Nach diesem lobenden und preisenden Umweg durch die christliche Semantik des Heroischen wird vom Papst ein alternativer Weg als „der einzige Weg“ diktiert: Und der weist den Kardinal in eine andere, nämlich eine totale und unfreiwillige Opferrolle. Auch sie ist die Rolle eines stellvertretenden Sühneopfers (‚sacrificium‘), nimmt aber, durch den Papst diktiert, die Züge eines psycho-physischen ‚victims‘ an. Der Befehl des Papstes zielt – geradezu materialistisch – auf den konkreten Körper des gehorsamen Erzbischofs, wie eine drastische Semantik physischer Gewalt verrät: Ohne „bei sich selbst“ anzusetzen, ohne „sich dieser Krise auszusetzen“, gehe gar nichts, schreibt der Papst, „ohne das eigene Fleisch aufs Spiel zu setzen“ (que no ponen en juego la propia carne), gehe erst recht nichts. Reinhard Marx müsse im Amt bleiben, um, so wörtlich, „‚das Fleisch auf den Grill zu legen‘“. Wer dabei an den Geschmack eiweißreicher argentinischer Hüftsteaks denkt, ist wohl ‚geschmacklos‘, wer sich an die christlichen Märtyrer erinnert, kennt sich aus. Der Eisenrost, auf dem etwa ein ehemaliger Verwalter des römischen Kirchenvermögens das Martyrium erlitt, wird in der Kirche San Lorenzo in Lucina verehrt; und die steht in Rom.
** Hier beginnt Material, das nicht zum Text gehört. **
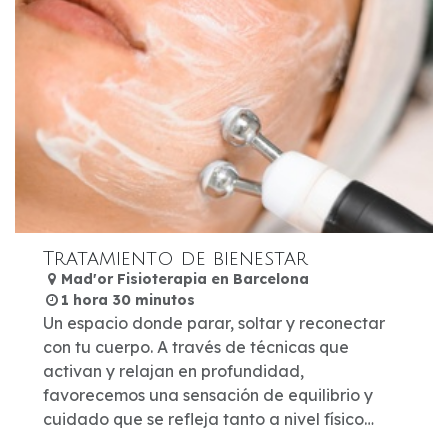
Tratamiento de bienestar
Mad'or Fisioterapia en Barcelona
1 hora 30 minutos
Un espacio donde parar, soltar y reconectar
con tu cuerpo. A través de técnicas que
activan y relajan en profundidad,
favorecemos una sensación de equilibrio y
cuidado que se refleja tanto a nivel físico
como emocional.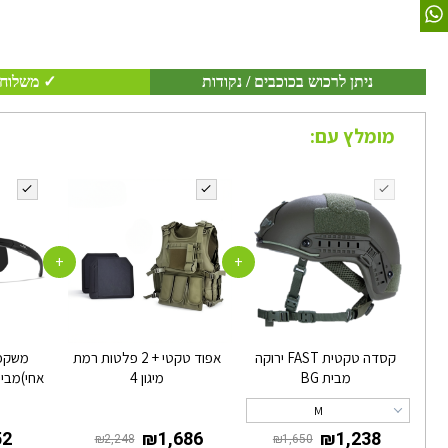
ניתן לרכוש בכוכבים / נקודות
✓ משלוח 
מומלץ עם:
+
+
קסדה טקטית FAST ירוקה
אפוד טקטי + 2 פלטות רמת
משקפי
מבית BG
מיגון 4
אחי)מבית ABER ADV
M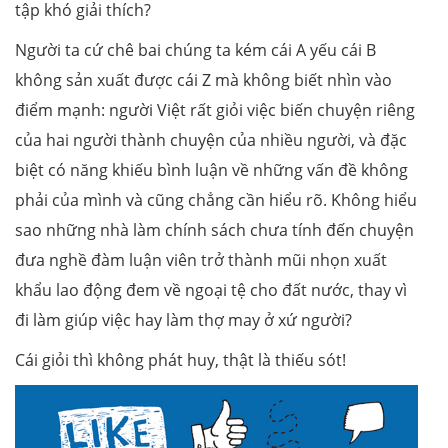
tập khó giải thích?
Người ta cứ chê bai chúng ta kém cái A yếu cái B
không sản xuất được cái Z mà không biết nhìn vào
điểm mạnh: người Việt rất giỏi việc biến chuyện riêng
của hai người thành chuyện của nhiều người, và đặc
biệt có năng khiếu bình luận về những vấn đề không
phải của mình và cũng chẳng cần hiểu rõ. Không hiểu
sao những nhà làm chính sách chưa tính đến chuyện
đưa nghề đàm luận viên trở thành mũi nhọn xuất
khẩu lao động đem về ngoại tệ cho đất nước, thay vì
đi làm giúp việc hay làm thợ may ở xứ người?
Cái giỏi thì không phát huy, thật là thiếu sót!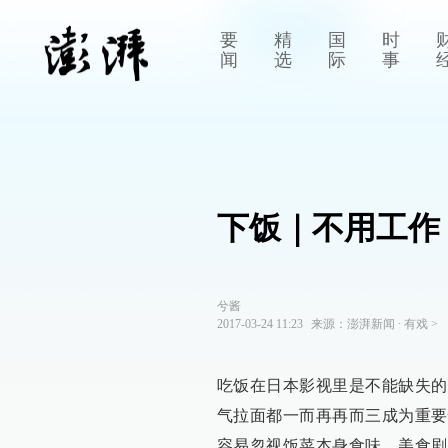
要
精
国
时
闻
选
际
事
下饭｜不用工作
兮酱
2017-03-24 11:23
来源：
澎湃新闻
∙
有戏
>
吃饭在日本影视里是不能缺失的
气拉面都一而再再而三成为重要
容易忽视饭菜本身食味，美食剧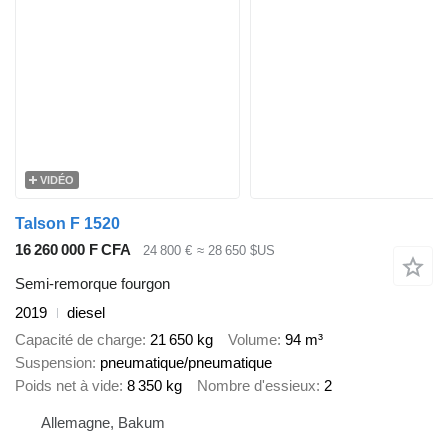
VIDÉO
Talson F 1520
16 260 000 F CFA
24 800 €
≈ 28 650 $US
Semi-remorque fourgon
2019
diesel
Capacité de charge
21 650 kg
Volume
94 m³
Suspension
pneumatique/pneumatique
Poids net à vide
8 350 kg
Nombre d'essieux
2
Allemagne, Bakum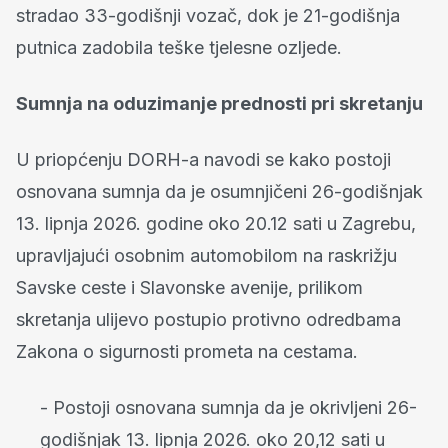
stradao 33-godišnji vozač, dok je 21-godišnja
putnica zadobila teške tjelesne ozljede.
Sumnja na oduzimanje prednosti pri skretanju
U priopćenju DORH-a navodi se kako postoji
osnovana sumnja da je osumnjičeni 26-godišnjak
13. lipnja 2026. godine oko 20.12 sati u Zagrebu,
upravljajući osobnim automobilom na raskrižju
Savske ceste i Slavonske avenije, prilikom
skretanja ulijevo postupio protivno odredbama
Zakona o sigurnosti prometa na cestama.
- Postoji osnovana sumnja da je okrivljeni 26-
godišnjak 13. lipnja 2026. oko 20,12 sati u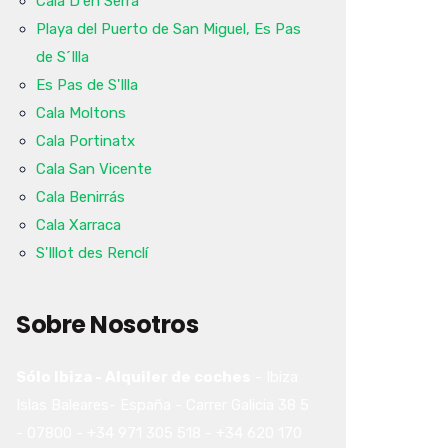
Cala D'en Serra
Playa del Puerto de San Miguel, Es Pas
de S´Illa
Es Pas de S'Illa
Cala Moltons
Cala Portinatx
Cala San Vicente
Cala Benirrás
Cala Xarraca
S'Illot des Renclí
Sobre Nosotros
Sólo Ibiza - Alquiler de coches
-
Ibiza
Islas Baleares-
España
-
Carrer Galicia 38
5
-
07800
-
+34 971 305 518
-
+34 620 170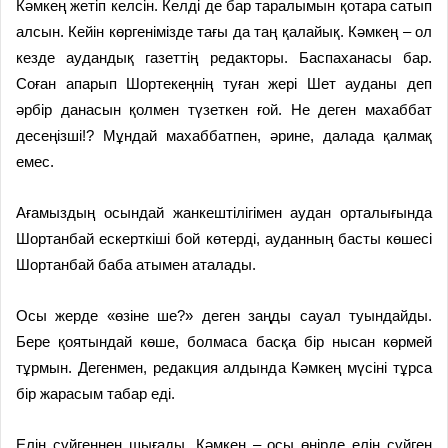
Кәмкең жетіп келсін. Келді де бар таралымын қотара сатып
алсын. Кейін көргенімізде тағы да таң қалайық. Кәмкең – ол
кезде аудандық газеттің редакторы. Баспаханасы бар.
Соған апарып Шортекеңнің туған жері Шет ауданы деп
әрбір данасын қолмен түзеткен ғой. Не деген махаббат
десеңізші!? Мұндай махаббатпен, әрине, далада қалмақ
емес.
Ағамыздың осындай жанкештілігімен аудан орталығында
Шортанбай ескерткіші бой көтерді, ауданның басты көшесі
Шортанбай баба атымен аталады.
Осы жерде «өзіне ше?» деген заң­ды сауал туындайды.
Бере қоятындай көше, болмаса басқа бір нысан көрмей
тұрмын. Дегенмен, редакция алдында Кәмкең мүсіні тұрса
бір жарасым табар еді.
Елін сүйгеннен шығады. Кәм­кең – осы өңірде елін сүйген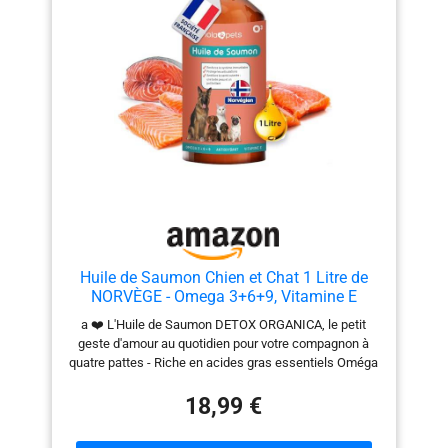
Huile de Saumon Chien et Chat 1 Litre de
NORVÈGE - Omega 3+6+9, Vitamine E
a ❤️ L'Huile de Saumon DETOX ORGANICA, le petit
geste d'amour au quotidien pour votre compagnon à
quatre pattes - Riche en acides gras essentiels Oméga
3 et 6, Vitamine E, EPA et DHA, notre huile de saumon
possède une efficacité prouvée 🐈 Les bénéfices de
18,99 €
l’Huile de Saumon sont multiples : renforce le système
immunitaire, protège les articulations, améliore la santé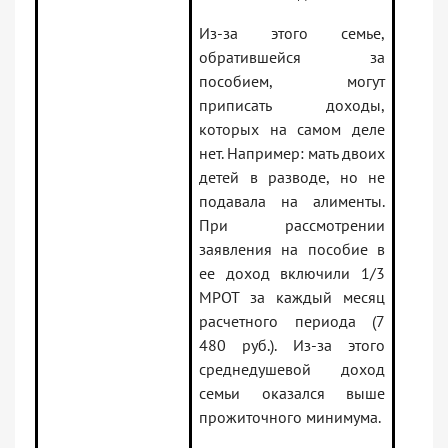
Из-за этого семье,
обратившейся за
пособием, могут
приписать доходы,
которых на самом деле
нет. Например: мать двоих
детей в разводе, но не
подавала на алименты.
При рассмотрении
заявления на пособие в
ее доход включили 1/3
МРОТ за каждый месяц
расчетного периода (7
480 руб.). Из-за этого
среднедушевой доход
семьи оказался выше
прожиточного минимума.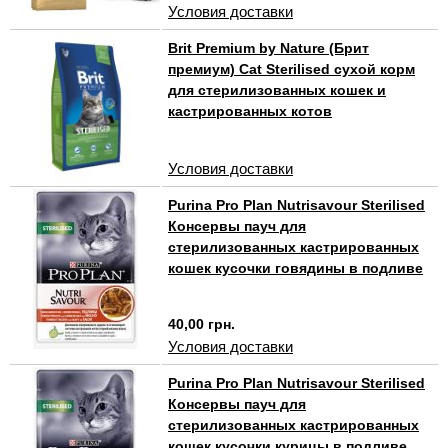
Условия доставки
Brit Premium by Nature (Брит
премиум) Cat Sterilised сухой корм
для стерилизованных кошек и
кастрированных котов
Условия доставки
Purina Pro Plan Nutrisavour Sterilised
Консервы пауч для
стерилизованных кастрированных
кошек кусочки говядины в подливе
40,00 грн.
Условия доставки
Purina Pro Plan Nutrisavour Sterilised
Консервы пауч для
стерилизованных кастрированных
кошек кусочки курицы в подливе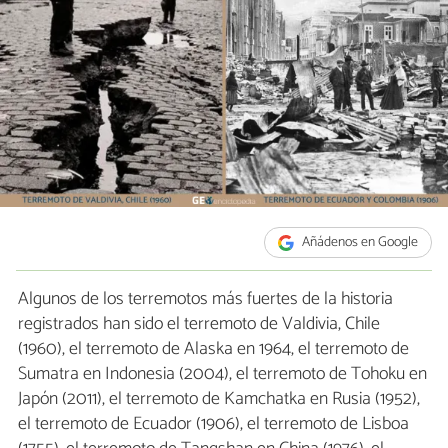
Añádenos en Google
Algunos de los terremotos más fuertes de la historia
registrados han sido el terremoto de Valdivia, Chile
(1960), el terremoto de Alaska en 1964, el terremoto de
Sumatra en Indonesia (2004), el terremoto de Tohoku en
Japón (2011), el terremoto de Kamchatka en Rusia (1952),
el terremoto de Ecuador (1906), el terremoto de Lisboa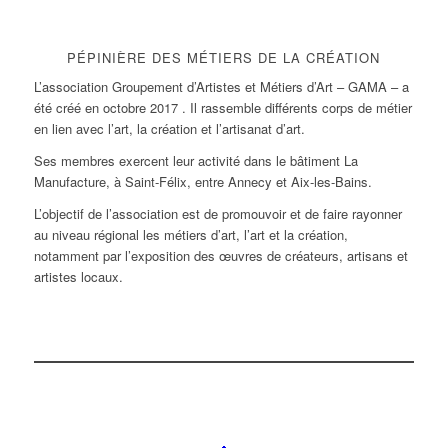
PÉPINIÈRE DES MÉTIERS DE LA CRÉATION
L’association Groupement d’Artistes et Métiers d’Art – GAMA – a
été créé en octobre 2017 . Il rassemble différents corps de métier
en lien avec l’art, la création et l’artisanat d’art.
Ses membres exercent leur activité dans le bâtiment La
Manufacture, à Saint-Félix, entre Annecy et Aix-les-Bains.
L’objectif de l’association est de promouvoir et de faire rayonner
au niveau régional les métiers d’art, l’art et la création,
notamment par l’exposition des œuvres de créateurs, artisans et
artistes locaux.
Der argentinische Papst in Rom scheint nicht mehr und nicht weniger als ein Münchener Martyrium im Sinn zu haben. Es gehe nicht darum, mit der Last zu leben, weiterhin „Sünden zu verheimlichen“, Leichen im Keller oder – wie der Papst auf Spanisch sagt – „Skelette im Schrank zu haben“ (tener esqueletos en el armario). Es gehe darum, „in die Wüste der Trostlosigkeit“ zu gehen, „unsere Nacktheit zu bekennen“ und „zu weinen, und zu stammeln, so gut wir können“, um eine „heilsame Scham“ zu erleben. Sich kreuzigen zu lassen, anstatt sein Amt an den Nagel zu hängen, um die kirchliche Institution zu erlösen, lautet die brüderliche Anweisung von oben. Als Kardinal ‚Türangel, Dreh- und Angelpunkt‘ (lat. cardo) zu sein, statt den „toten Punkt“ der Kirche zu beschreiben. Soll das Rot der Kardinalskleidung nicht auch daran erinnern, bis zum Vergießen des eigenen Blutes für den kirchlichen Glauben einzustehen?

Der Papst mag keine Soziologismen und Psychologismen, wie er abwertend schreibt, was das auch immer heißen mag. Dabei wendet er sie selbst an, indem er sie verneint: Die Psycho- und Soziologismen des Heroischen, der Viktimisierung und der Selbststigmatisierung.